Pearl Harbor: Betrayal, Blame, and a Family's Quest for Justice

by Anthony Summers & Robbyn Swan

Pub Date: Nov. 29th, 2016
ISBN: 978-0-06-240551-7
Publisher: Harper/HarperCollins

This evenhanded exposé of the scapegoating of the commander in chief of the Pacific fleet at the time of Pearl Harbor challenges official memory.

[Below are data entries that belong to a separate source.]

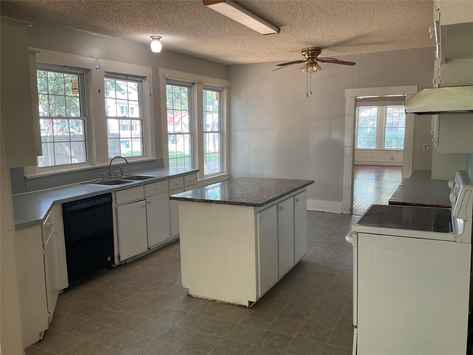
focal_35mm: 29
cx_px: 236
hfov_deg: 61.7
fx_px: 396
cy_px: 178
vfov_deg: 48.2
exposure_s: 1/60
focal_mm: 3
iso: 80
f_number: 1.8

Adm. Husband Kimmel was roundly blamed for the destruction of the fleet at Pearl Harbor and loss of 2,403 lives on that terrible day of Dec. 7, 1941, but as co-authors Summers and Swan (The Eleventh Day: The Full Story of 9/11, 2011, etc.) show, he was conveniently used to hiding many missteps by his Washington, D.C., superiors. Both Kimmel and the Army’s Hawaiian commander, Lt. Gen. Walter Short, were forced into retirement after the debacle. The subsequent official fact-finding commission (the first of nine), the Roberts Report, blamed them for “dereliction of duty,” and they were charged with having failed to “confer and cooperate” with warnings by Washington leading up to the surprise Japanese attack. Kimmel dedicated the rest of his life to challenging these charges and vindicating his name. The truth, as close as the authors can ascertain, is that the intercepts cracking a Japanese supercode were not adequately shared with Kimmel, although Washington officials assumed that they had been. The key middleman in this failure to pass on valuable intelligence information was Chief of Naval Operations Harold Stark, who was ostensibly Kimmel’s longtime friend yet withheld critical information from him—e.g., the telltale Japanese dispatch of Sept. 24, which requested that Pearl Harbor be divided into special zones for the location of specific kinds of ships. Moreover, Kimmel was out of the loop in knowing about the deterioration of diplomatic negotiations between Japanese representatives and Washington in the final weeks leading to the attack, while the traffic analysts guessed that Japanese heavy carriers (which no one could locate) must be in home waters. In the end, the authors find enough blame, high and low, to go around.

A solid demonstration of how an insistence on secrecy proved to be a fatal breakdown as the Japanese attack loomed. A good complement to Steve Twomey’s Countdown to Pearl Harbor (2016).